*WHAT THIS TASK INVOLVES:* Print this span of the material below exactly: the line with "43: (124, 139, 0.18)", the line with "65: (121, 59, 0.31)", and every line between them, but nothing else.

*DATA RECORDS:*

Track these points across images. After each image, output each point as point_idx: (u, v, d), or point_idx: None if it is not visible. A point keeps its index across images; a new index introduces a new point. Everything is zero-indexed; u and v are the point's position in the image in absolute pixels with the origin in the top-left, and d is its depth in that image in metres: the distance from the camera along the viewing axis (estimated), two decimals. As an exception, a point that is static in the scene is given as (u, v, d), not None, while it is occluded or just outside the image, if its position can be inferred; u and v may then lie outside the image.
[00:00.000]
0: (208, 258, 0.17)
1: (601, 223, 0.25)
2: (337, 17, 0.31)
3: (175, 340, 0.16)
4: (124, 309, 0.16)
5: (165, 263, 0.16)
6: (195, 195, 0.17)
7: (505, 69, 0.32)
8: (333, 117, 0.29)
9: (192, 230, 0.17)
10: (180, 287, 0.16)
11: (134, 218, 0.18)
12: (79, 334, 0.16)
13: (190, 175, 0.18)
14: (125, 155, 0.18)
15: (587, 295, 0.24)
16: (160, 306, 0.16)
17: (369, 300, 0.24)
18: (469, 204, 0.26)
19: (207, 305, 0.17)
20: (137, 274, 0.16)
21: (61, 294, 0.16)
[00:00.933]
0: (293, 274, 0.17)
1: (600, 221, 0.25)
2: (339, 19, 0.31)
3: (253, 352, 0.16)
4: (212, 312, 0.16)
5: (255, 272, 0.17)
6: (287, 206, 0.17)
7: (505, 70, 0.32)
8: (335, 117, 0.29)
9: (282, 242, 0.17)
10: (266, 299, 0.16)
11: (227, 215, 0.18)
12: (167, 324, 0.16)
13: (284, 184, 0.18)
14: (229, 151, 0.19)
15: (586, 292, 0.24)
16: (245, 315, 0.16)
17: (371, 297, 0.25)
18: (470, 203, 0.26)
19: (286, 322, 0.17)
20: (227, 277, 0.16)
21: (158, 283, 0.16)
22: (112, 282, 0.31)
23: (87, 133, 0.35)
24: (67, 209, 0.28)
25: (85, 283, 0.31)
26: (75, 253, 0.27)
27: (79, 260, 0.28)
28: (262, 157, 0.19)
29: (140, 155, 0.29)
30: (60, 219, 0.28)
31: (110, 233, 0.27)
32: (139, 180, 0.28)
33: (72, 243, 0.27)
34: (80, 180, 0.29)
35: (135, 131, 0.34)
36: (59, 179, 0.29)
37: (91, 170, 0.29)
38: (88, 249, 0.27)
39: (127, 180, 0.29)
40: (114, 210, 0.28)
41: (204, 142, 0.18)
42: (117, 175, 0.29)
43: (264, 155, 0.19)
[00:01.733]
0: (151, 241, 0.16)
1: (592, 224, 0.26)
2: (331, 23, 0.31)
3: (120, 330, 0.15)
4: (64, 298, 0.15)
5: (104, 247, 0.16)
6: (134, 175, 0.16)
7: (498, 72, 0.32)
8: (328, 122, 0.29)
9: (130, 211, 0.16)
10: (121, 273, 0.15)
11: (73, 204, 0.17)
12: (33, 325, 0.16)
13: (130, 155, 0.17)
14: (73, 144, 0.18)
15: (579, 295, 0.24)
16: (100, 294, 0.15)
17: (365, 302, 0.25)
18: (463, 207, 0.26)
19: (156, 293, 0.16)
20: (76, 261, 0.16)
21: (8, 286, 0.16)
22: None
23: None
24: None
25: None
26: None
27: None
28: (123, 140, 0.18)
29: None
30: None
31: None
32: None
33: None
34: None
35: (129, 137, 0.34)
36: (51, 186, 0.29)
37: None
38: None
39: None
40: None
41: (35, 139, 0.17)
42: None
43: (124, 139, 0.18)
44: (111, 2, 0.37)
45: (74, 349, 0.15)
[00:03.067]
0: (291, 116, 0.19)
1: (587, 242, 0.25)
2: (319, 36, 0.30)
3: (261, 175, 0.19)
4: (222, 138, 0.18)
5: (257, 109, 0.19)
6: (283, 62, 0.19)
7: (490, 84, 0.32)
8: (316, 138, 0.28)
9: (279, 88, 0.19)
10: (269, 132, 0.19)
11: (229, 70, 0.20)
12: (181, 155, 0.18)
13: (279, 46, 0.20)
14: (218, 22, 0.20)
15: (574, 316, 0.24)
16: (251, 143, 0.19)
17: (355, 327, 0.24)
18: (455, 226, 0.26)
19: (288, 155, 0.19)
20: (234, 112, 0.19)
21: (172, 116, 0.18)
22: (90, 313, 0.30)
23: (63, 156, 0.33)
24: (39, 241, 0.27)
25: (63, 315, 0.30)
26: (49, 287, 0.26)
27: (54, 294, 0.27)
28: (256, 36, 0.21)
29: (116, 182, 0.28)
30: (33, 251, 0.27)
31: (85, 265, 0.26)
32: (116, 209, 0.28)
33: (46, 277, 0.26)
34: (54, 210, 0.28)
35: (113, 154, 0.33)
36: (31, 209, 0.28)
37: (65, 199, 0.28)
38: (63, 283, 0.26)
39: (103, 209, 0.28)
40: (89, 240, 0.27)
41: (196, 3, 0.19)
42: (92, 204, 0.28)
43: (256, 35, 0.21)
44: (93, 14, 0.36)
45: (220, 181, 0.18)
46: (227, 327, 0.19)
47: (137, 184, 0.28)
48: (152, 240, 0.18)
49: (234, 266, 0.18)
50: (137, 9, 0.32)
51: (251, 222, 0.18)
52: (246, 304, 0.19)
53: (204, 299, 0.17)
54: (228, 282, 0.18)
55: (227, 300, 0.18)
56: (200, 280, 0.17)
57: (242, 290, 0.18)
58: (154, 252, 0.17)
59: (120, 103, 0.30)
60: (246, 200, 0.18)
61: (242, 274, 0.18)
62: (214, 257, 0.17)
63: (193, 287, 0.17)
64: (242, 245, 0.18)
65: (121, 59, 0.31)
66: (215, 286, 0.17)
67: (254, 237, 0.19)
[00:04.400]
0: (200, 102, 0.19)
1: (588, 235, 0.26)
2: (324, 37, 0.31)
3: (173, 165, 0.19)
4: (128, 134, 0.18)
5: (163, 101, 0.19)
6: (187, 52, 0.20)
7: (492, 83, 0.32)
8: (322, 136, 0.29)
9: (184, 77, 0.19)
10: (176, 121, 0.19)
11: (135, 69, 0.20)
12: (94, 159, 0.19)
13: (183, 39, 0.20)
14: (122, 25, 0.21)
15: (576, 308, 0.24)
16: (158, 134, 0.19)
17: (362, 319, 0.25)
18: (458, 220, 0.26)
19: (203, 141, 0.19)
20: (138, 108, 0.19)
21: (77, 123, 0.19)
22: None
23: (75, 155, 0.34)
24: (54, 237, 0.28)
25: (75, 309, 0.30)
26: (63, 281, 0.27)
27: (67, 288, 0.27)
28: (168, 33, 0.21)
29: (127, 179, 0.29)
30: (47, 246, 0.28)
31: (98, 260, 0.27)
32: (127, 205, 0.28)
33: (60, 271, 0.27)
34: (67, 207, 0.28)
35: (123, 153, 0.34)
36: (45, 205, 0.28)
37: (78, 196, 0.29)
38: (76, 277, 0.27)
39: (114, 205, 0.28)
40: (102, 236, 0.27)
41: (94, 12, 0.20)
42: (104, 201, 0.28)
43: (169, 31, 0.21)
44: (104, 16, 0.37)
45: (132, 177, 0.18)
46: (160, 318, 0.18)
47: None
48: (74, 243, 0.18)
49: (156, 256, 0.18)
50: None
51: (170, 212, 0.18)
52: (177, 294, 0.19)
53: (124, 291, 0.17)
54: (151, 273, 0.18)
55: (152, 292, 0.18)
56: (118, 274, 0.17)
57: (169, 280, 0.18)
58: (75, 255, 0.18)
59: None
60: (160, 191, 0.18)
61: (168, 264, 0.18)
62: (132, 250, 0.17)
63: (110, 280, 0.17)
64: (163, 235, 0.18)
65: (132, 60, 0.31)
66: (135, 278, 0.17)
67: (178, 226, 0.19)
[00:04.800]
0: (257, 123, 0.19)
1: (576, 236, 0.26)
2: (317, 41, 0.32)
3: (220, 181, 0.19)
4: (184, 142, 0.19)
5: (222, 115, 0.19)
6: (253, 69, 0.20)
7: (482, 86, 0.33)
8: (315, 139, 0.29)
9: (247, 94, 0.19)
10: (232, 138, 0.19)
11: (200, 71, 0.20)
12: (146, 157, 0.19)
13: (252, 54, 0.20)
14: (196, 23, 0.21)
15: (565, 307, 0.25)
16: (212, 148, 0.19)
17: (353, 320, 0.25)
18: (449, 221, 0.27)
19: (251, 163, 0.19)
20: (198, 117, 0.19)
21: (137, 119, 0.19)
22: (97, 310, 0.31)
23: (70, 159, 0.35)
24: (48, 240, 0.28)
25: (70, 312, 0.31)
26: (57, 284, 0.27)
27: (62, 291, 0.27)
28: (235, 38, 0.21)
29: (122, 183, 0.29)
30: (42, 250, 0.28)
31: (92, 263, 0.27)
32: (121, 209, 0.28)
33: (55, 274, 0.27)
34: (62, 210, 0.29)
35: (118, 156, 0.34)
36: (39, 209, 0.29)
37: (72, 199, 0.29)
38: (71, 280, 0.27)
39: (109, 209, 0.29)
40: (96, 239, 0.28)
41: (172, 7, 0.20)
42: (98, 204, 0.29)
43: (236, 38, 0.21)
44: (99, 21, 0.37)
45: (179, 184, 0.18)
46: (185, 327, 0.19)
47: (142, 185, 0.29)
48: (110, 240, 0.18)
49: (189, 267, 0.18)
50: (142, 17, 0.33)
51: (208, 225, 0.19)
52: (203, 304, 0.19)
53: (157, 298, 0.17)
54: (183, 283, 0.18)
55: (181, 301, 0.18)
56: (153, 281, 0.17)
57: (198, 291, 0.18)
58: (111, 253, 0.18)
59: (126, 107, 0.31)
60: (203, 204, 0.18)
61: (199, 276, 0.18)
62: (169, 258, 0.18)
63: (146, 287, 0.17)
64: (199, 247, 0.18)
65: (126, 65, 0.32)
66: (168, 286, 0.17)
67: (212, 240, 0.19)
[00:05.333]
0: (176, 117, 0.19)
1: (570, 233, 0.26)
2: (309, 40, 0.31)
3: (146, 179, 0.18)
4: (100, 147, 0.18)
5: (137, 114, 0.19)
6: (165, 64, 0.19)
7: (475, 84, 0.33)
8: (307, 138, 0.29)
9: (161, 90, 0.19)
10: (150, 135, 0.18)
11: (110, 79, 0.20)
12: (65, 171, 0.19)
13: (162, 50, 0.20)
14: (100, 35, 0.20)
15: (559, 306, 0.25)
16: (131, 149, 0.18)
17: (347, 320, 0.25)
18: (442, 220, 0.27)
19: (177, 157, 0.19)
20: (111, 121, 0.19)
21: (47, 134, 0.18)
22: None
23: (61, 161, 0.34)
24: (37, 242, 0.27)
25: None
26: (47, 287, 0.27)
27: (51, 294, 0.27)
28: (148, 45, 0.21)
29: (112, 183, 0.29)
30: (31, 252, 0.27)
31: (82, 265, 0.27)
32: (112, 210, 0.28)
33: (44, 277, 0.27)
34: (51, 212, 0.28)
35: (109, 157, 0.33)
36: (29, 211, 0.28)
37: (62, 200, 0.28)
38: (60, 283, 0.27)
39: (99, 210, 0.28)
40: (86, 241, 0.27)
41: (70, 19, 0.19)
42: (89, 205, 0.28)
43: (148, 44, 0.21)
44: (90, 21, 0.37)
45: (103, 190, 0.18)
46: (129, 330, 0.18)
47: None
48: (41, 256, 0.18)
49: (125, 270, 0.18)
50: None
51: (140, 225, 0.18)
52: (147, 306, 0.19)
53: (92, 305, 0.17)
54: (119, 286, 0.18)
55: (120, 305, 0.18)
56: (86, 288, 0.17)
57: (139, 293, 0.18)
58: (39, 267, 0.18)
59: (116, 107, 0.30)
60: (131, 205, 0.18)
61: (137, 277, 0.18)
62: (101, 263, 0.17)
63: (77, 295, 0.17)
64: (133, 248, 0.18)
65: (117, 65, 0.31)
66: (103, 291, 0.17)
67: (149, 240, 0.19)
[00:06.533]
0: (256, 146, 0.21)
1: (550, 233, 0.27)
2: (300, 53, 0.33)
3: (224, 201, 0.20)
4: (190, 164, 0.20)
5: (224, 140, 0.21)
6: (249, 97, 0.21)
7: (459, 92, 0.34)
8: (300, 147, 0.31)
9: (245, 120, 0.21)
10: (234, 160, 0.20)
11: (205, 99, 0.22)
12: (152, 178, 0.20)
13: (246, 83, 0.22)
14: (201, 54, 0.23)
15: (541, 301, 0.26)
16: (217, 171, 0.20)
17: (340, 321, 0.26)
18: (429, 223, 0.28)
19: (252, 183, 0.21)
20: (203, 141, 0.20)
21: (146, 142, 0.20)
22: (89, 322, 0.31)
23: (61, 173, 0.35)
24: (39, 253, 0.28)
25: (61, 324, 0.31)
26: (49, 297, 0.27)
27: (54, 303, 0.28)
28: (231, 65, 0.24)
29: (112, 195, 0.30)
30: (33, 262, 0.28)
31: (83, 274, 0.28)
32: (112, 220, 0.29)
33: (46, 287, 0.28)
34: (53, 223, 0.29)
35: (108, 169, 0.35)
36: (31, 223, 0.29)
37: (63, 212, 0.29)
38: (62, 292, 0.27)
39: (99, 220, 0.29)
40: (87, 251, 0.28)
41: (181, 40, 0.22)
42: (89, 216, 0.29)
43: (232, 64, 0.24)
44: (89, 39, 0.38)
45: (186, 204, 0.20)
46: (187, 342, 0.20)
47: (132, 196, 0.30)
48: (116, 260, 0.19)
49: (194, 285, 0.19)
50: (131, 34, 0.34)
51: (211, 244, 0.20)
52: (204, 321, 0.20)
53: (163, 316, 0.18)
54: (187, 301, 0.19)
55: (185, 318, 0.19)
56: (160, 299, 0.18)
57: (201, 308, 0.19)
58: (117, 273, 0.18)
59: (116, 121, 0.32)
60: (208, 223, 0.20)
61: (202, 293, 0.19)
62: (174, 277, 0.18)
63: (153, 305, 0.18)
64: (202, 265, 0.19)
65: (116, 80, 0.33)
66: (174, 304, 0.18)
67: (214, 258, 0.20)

*TASK RESULT:*
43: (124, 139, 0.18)
44: (111, 2, 0.37)
45: (74, 349, 0.15)
[00:03.067]
0: (291, 116, 0.19)
1: (587, 242, 0.25)
2: (319, 36, 0.30)
3: (261, 175, 0.19)
4: (222, 138, 0.18)
5: (257, 109, 0.19)
6: (283, 62, 0.19)
7: (490, 84, 0.32)
8: (316, 138, 0.28)
9: (279, 88, 0.19)
10: (269, 132, 0.19)
11: (229, 70, 0.20)
12: (181, 155, 0.18)
13: (279, 46, 0.20)
14: (218, 22, 0.20)
15: (574, 316, 0.24)
16: (251, 143, 0.19)
17: (355, 327, 0.24)
18: (455, 226, 0.26)
19: (288, 155, 0.19)
20: (234, 112, 0.19)
21: (172, 116, 0.18)
22: (90, 313, 0.30)
23: (63, 156, 0.33)
24: (39, 241, 0.27)
25: (63, 315, 0.30)
26: (49, 287, 0.26)
27: (54, 294, 0.27)
28: (256, 36, 0.21)
29: (116, 182, 0.28)
30: (33, 251, 0.27)
31: (85, 265, 0.26)
32: (116, 209, 0.28)
33: (46, 277, 0.26)
34: (54, 210, 0.28)
35: (113, 154, 0.33)
36: (31, 209, 0.28)
37: (65, 199, 0.28)
38: (63, 283, 0.26)
39: (103, 209, 0.28)
40: (89, 240, 0.27)
41: (196, 3, 0.19)
42: (92, 204, 0.28)
43: (256, 35, 0.21)
44: (93, 14, 0.36)
45: (220, 181, 0.18)
46: (227, 327, 0.19)
47: (137, 184, 0.28)
48: (152, 240, 0.18)
49: (234, 266, 0.18)
50: (137, 9, 0.32)
51: (251, 222, 0.18)
52: (246, 304, 0.19)
53: (204, 299, 0.17)
54: (228, 282, 0.18)
55: (227, 300, 0.18)
56: (200, 280, 0.17)
57: (242, 290, 0.18)
58: (154, 252, 0.17)
59: (120, 103, 0.30)
60: (246, 200, 0.18)
61: (242, 274, 0.18)
62: (214, 257, 0.17)
63: (193, 287, 0.17)
64: (242, 245, 0.18)
65: (121, 59, 0.31)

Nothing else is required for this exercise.